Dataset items
********
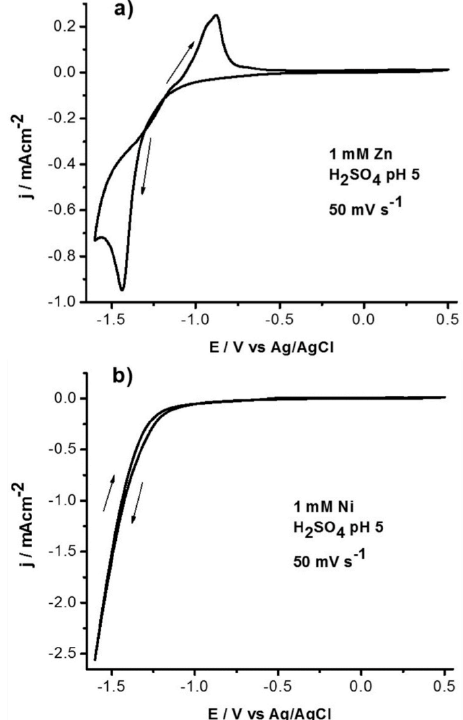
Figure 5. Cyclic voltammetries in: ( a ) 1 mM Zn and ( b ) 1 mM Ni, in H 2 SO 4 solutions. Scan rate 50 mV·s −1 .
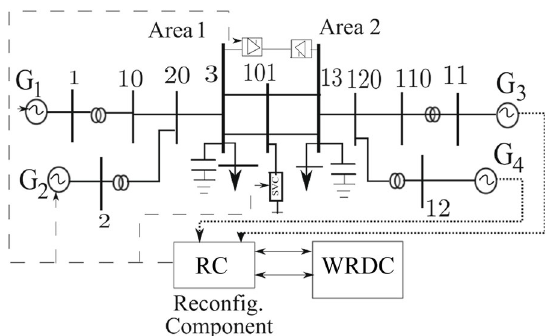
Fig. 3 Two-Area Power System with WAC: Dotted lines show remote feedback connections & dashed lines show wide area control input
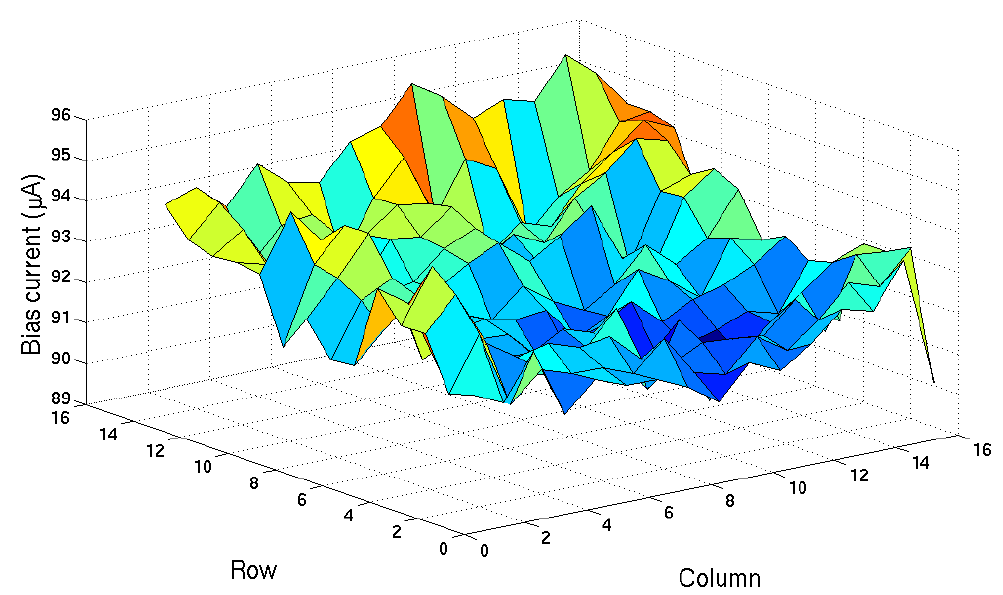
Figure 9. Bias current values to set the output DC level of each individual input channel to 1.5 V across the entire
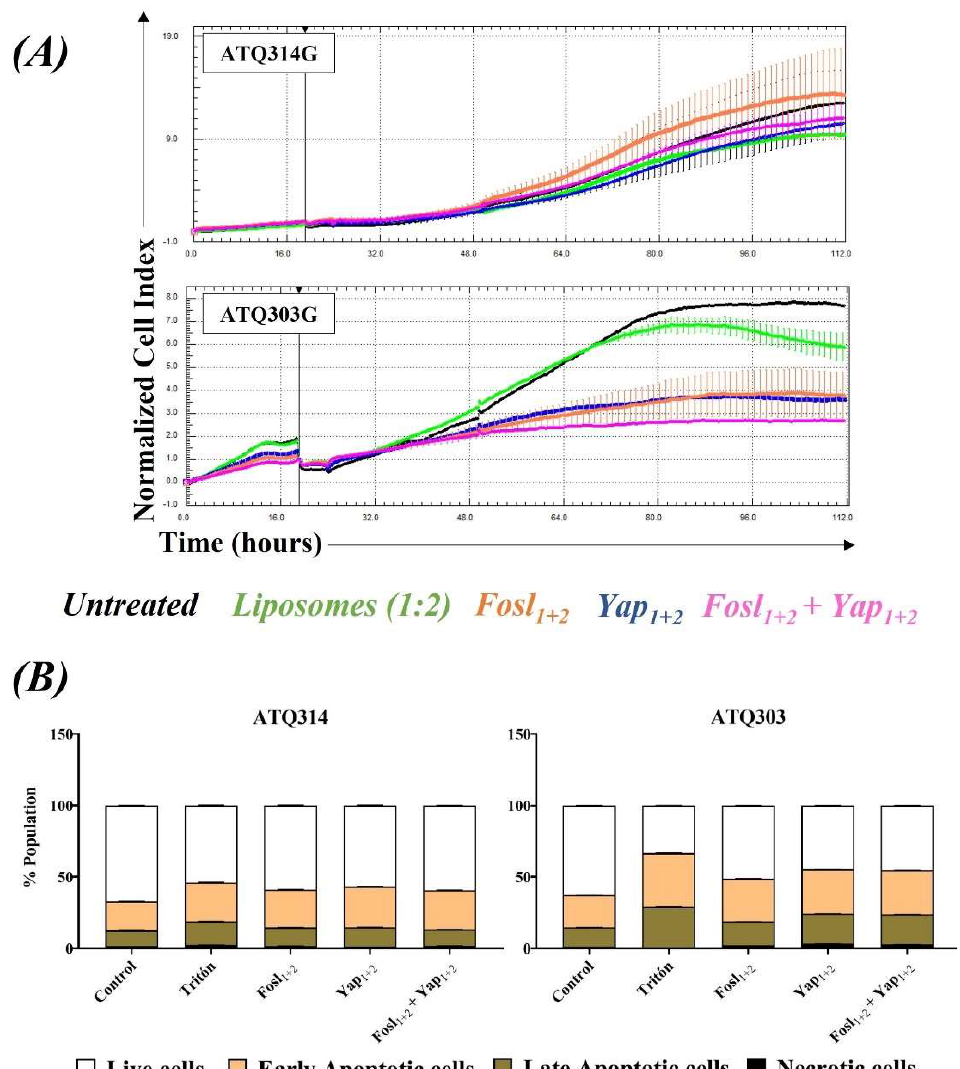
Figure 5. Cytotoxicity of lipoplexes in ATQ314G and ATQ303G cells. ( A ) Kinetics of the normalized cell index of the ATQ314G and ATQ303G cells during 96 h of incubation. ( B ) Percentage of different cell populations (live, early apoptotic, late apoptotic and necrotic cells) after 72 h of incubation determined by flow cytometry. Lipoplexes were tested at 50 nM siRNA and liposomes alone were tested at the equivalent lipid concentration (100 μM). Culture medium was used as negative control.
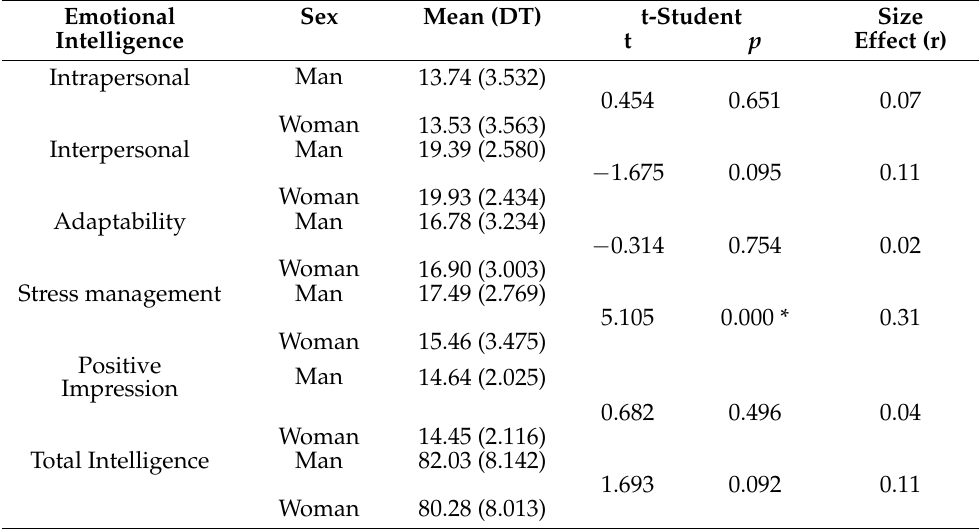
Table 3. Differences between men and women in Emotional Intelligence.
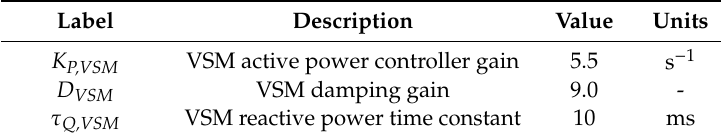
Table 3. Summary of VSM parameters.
********
** PROBLEM DESCRIPTION **
Set down exactly, line for line, the data from the line that contains "Figure 9. Bias" through its last line, keeping pictures out.

** RESPONSE FOR THIS EXERCISE **
Figure 9. Bias current values to set the output DC level of each individual input channel to 1.5 V across the entire
Figure 5. Cytotoxicity of lipoplexes in ATQ314G and ATQ303G cells. ( A ) Kinetics of the normalized cell index of the ATQ314G and ATQ303G cells during 96 h of incubation. ( B ) Percentage of different cell populations (live, early apoptotic, late apoptotic and necrotic cells) after 72 h of incubation determined by flow cytometry. Lipoplexes were tested at 50 nM siRNA and liposomes alone were tested at the equivalent lipid concentration (100 μM). Culture medium was used as negative control.
Table 3. Differences between men and women in Emotional Intelligence.
Table 3. Summary of VSM parameters.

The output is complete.